Over a couple of years, I’ve watched as determination and patience allowed him to navigate these challenges. He’s able to ride most of the runs on the mountain. Yes, he takes his time and has to think carefully about finding the best routes that work for him, but it’s incredible to see the progression, and how much enjoyment he got from snowboarding. There have been times with him, and other vets like him, where I honestly thought they would get physically and mentally exhausted before they learned to ride. But most are true warriors who don’t give up until they accomplished their goal.

While my physical loss might be similar — we’re all amputees — I don’t want to compare my experience to theirs. I gave to my sport, they gave to their country. Still, I’ve learned that there are parallels in our experience. The hardest part for me, even seven years after my accident, is accepting that I can’t compete at the highest level anymore. My mind still knows exactly what it needs to do to get my machine to work at a top level, but my body can’t keep up with my mind. I still occasionally have those thoughts.

You’d think I’d be over it by now. I’m close … but not that close.

A lot of these guys loved being in the military. That was their job, one they chose. They wanted to be the best soldiers they could be, and many I’ve met would go back in a heartbeat if they physically could.

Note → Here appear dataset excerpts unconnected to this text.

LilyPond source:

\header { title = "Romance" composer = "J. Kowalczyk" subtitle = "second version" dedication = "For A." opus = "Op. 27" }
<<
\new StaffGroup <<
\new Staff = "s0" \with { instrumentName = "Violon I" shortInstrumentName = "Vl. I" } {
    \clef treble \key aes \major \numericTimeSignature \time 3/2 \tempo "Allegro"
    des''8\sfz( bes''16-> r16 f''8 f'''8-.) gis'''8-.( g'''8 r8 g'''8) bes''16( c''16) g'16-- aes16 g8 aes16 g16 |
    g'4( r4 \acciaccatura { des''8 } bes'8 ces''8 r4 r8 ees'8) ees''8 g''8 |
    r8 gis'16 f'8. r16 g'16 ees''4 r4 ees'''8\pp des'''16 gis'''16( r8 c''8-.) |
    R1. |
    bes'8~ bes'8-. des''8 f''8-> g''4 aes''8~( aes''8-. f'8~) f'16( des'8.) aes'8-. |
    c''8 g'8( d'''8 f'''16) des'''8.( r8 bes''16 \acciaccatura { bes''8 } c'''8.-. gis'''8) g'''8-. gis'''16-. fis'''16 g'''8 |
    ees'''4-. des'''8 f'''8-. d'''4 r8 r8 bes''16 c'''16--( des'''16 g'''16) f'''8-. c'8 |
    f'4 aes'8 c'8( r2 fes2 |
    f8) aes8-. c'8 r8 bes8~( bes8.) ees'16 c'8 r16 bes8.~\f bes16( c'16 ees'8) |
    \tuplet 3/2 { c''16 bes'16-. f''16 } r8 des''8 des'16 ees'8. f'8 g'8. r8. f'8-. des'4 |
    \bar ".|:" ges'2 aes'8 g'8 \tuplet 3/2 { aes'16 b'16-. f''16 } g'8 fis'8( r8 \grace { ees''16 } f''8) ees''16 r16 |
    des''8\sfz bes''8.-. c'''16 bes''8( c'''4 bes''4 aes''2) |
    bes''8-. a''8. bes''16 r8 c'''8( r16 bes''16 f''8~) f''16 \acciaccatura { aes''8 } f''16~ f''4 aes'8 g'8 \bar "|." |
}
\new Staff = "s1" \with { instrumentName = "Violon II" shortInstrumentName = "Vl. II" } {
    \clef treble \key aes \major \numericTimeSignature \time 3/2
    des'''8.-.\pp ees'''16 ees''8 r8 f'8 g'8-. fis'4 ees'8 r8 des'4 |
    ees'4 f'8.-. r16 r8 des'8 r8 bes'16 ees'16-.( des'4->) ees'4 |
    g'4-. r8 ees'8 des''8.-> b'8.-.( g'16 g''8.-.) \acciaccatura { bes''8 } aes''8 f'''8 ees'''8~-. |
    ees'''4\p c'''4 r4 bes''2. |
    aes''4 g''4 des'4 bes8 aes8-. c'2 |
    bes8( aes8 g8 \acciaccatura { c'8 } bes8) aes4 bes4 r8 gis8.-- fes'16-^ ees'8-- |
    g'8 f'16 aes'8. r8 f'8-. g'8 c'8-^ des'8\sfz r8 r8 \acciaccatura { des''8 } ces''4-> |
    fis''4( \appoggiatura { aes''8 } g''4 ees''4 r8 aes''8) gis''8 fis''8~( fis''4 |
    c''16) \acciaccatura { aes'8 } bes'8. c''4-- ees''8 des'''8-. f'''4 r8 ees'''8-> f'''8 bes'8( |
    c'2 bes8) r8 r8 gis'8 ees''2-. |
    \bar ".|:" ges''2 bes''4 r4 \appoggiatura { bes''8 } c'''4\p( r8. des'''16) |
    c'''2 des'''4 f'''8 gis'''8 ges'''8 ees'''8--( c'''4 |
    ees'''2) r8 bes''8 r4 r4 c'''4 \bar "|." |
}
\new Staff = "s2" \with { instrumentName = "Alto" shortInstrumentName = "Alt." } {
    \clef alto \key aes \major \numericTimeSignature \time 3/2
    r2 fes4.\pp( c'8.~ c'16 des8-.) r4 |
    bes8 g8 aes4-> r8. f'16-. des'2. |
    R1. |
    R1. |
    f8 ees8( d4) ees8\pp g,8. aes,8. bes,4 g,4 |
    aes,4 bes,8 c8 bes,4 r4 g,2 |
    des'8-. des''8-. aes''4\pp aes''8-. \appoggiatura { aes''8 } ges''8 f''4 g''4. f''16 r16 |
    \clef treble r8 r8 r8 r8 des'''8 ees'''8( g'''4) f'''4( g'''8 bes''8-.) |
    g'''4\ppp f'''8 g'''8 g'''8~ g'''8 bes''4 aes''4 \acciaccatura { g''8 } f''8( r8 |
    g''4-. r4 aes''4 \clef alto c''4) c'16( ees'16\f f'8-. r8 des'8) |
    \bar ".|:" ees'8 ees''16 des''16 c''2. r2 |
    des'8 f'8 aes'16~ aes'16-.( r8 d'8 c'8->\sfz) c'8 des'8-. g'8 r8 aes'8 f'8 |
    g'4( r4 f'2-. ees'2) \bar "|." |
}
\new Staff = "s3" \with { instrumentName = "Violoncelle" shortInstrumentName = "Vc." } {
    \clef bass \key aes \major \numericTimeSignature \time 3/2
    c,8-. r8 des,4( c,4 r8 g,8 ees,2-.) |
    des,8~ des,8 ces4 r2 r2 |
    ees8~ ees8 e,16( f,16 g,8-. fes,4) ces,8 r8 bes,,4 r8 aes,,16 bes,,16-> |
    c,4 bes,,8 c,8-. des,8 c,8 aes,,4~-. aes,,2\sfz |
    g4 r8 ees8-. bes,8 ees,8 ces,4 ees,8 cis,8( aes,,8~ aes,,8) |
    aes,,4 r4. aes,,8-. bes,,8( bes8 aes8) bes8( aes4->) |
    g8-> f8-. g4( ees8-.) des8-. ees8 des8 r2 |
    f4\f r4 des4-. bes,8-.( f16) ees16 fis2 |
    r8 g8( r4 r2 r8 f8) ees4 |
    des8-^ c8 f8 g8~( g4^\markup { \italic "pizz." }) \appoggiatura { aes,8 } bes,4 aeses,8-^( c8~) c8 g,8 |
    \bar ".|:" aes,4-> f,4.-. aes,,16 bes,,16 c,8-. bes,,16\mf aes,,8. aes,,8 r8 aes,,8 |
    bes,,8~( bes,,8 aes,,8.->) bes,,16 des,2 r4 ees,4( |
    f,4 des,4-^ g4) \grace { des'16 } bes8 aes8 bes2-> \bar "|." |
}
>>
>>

I was 27 years old when I lost my leg. Many of the servicemen I’ve worked with are even younger. Like many professional athletes, these are people with a strong drive and focus. They’re used to being active. Many are adrenaline junkies, like me. They want to continue doing things they enjoy and need equipment to help them move forward in life.

That’s where I can come in. I know what it felt like the first time I put on a prototype knee that let me feel like myself again. To be able to help others do the same is amazing. You see their faces light up. I’m going to get into the gym again. I’m going to snowboard. I’m going to lift weights, or do my CrossFit. Get on my motorcycle. Get on my horse.

That moment where they realize a whole new door has opened, it’s priceless.

We owe so much to our military men and women. They join for different reasons, but all make the choice to serve our country, and keep it strong and safe. I’ve learned a lot in the process, and wish more Americans understood the sacrifices they have made. I never expected to be in a position like this, to be able to improve the lives of men and women who are willing to volunteer for something bigger than themselves.

But I’m incredibly thankful that I can.

Mike Schultz is a seven-time X Games medallist and the founder of Biodapt. He has donated time and expertise to military assistance groups including Wounded Warrior Project, Vail Veterans Program, and American300. Now a member of the US Paralympic Team in snowboarding, he hopes to qualify for the 2018 Paralympic Games in boardercross.